I am down do present a talk to my local history group. I have done presentations in the past but they had not been designed to fit into a specific time frame. The time allocated for talks is 45 minutes. I have read that the average adult can say approximately 183 words a minute. By my calculations, that works out at roughly 8000 words over 45 minutes.

Does anyone have any experience to know if that makes sense. Any help or advice would be appreciated
pjgirl · 22-25, F
I have given presentations like this for studies. I have found about 25 slides will fill about 45 - 50 minutes. I have pictures with bullet points alongside them, then the slides printed out with more - clear - notes written to remind me further. The best thing to do is to rehearse it out loud, walking around your room.
If it is completely scripted you have that security if you get anxious, but it will lose some of its flow.
Anniedlr · 26-30, F
@pjgirl Yep I always rehearse it a couple of times🙂🙂. My last talk was on the part played by Soviet Women at the front in WW2🙂🙂🙂
Jacko1971 · 51-55, M
@pjgirl I have done presentations before which have been loosely scripted and I have had more freedom to move around. Back then I knew my subject pretty well and I was presenting to people I had got to know over the week. We had a connection and it was great. I would love to be able to do that again.

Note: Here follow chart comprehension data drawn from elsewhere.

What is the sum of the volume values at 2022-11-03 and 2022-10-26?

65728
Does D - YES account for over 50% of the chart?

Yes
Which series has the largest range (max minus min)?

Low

This time I will be talking about a completely new subject to people I hardly know, if at all. I know the subject now after spending the last 6th months researching it but I have never done a formal presentation on it.

My slides are mostly portraits so they only need to be up for a few seconds each.

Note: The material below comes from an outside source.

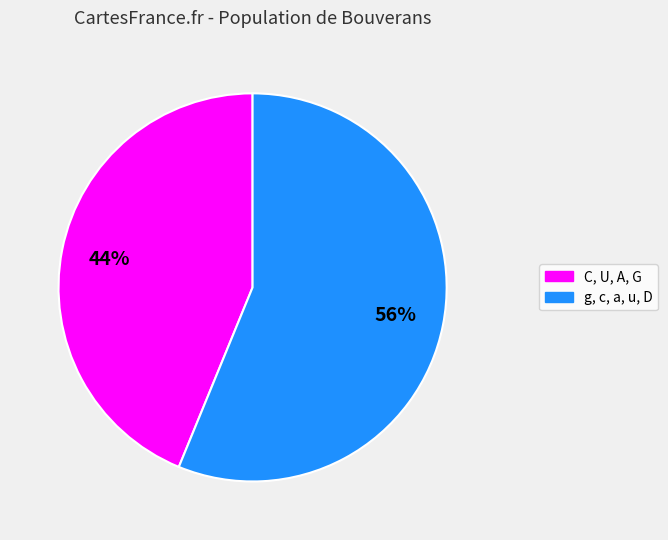

To the nearest percent, what is the average slice percentage?

50%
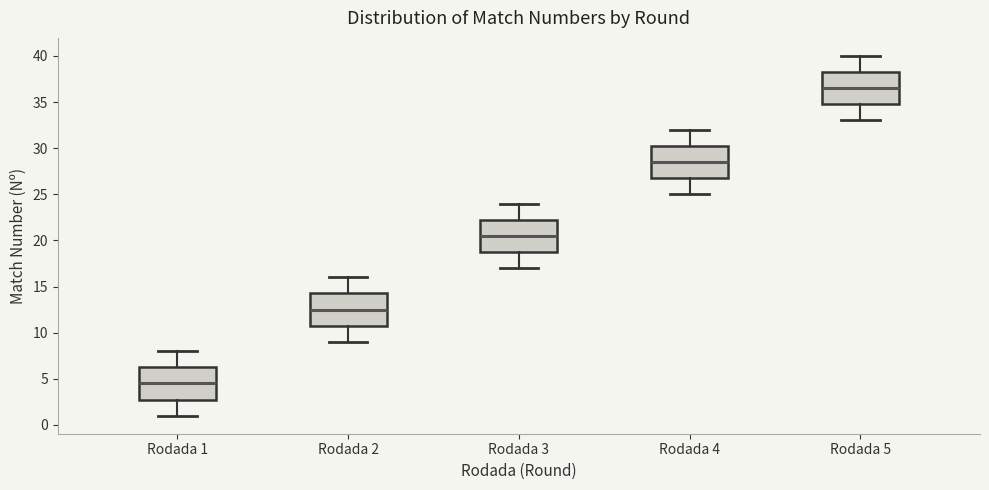

Which box's median line is the highest?

Rodada 5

This is a screenshot of part of my presentation.
Cyclist · 41-45, M
That makes sense for reading, but not presenting. Presenting involves discussing the material. That is typically slower. Also depends on if questions will be at the end or during the presentation.
Don't stuff your presentation.

I have seen ppl make slides which are crammed full and are unclear.

Make a nice logical / story progressionnand let ppl ask questions--if they do, give them more. If they don't, don't worry.
Jacko1971 · 51-55, M
Questions are not permitted during the presentation. The whole allocation of time is available for the presentation.

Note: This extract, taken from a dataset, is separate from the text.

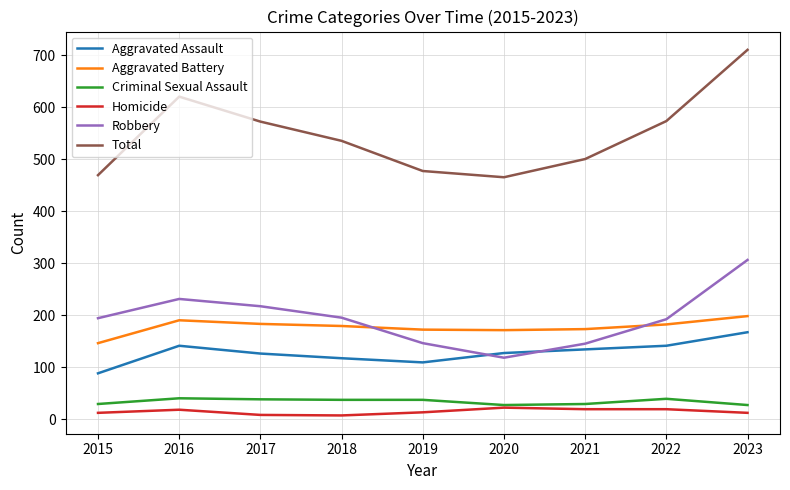

What is the difference between the Total values at 2016 and 2018?

85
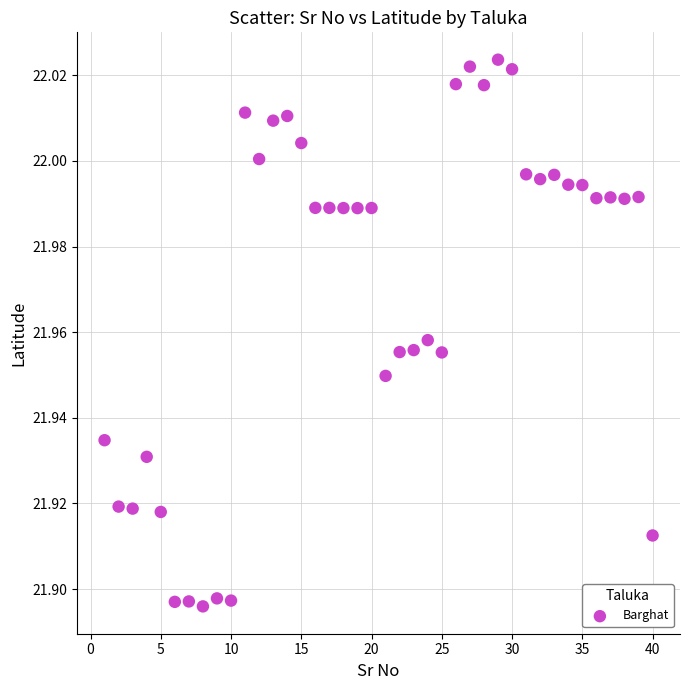

What is the range of X values (max minus min)?

39.0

I have written 90% of it which comes out about 3000 words. I thought there would be more. Once I have finished the draft copy I will have a read through. That will give me my timing.

I have a lot of slides. Probably too many. They are pretty much all single pictures of faces, paintings, buildings etc. There is nothing to complicated to get bogged down in.
ArishMell · 70-79, M
Is that 45 minutes expected to be all presentation?

Many public lectures I attend allow time for questions after the uninterrupted talk, which seem generally from 30 to about 45 minutes.

Also, presumably you will be illustrating the lecture, so give people reasonable time to see each slide.
MandyMitchell · 80-89, F
Talk slowly. Catch their attention with a joke or something dramatic and unexpected in the first few moments. Use visual aids if you can - Powerpoint, maps or objects; leave time for questions at the end and ensure you have a conclusion to tie up your points.
Oh, also check to make sure your tech works--don't waste your time on "just fiddling with it" to try to integrate a laptop with the existing system.
Jacko1971 · 51-55, M
@SomeMichGuy its an HDMI connection to a remote projector. I don't know other than that.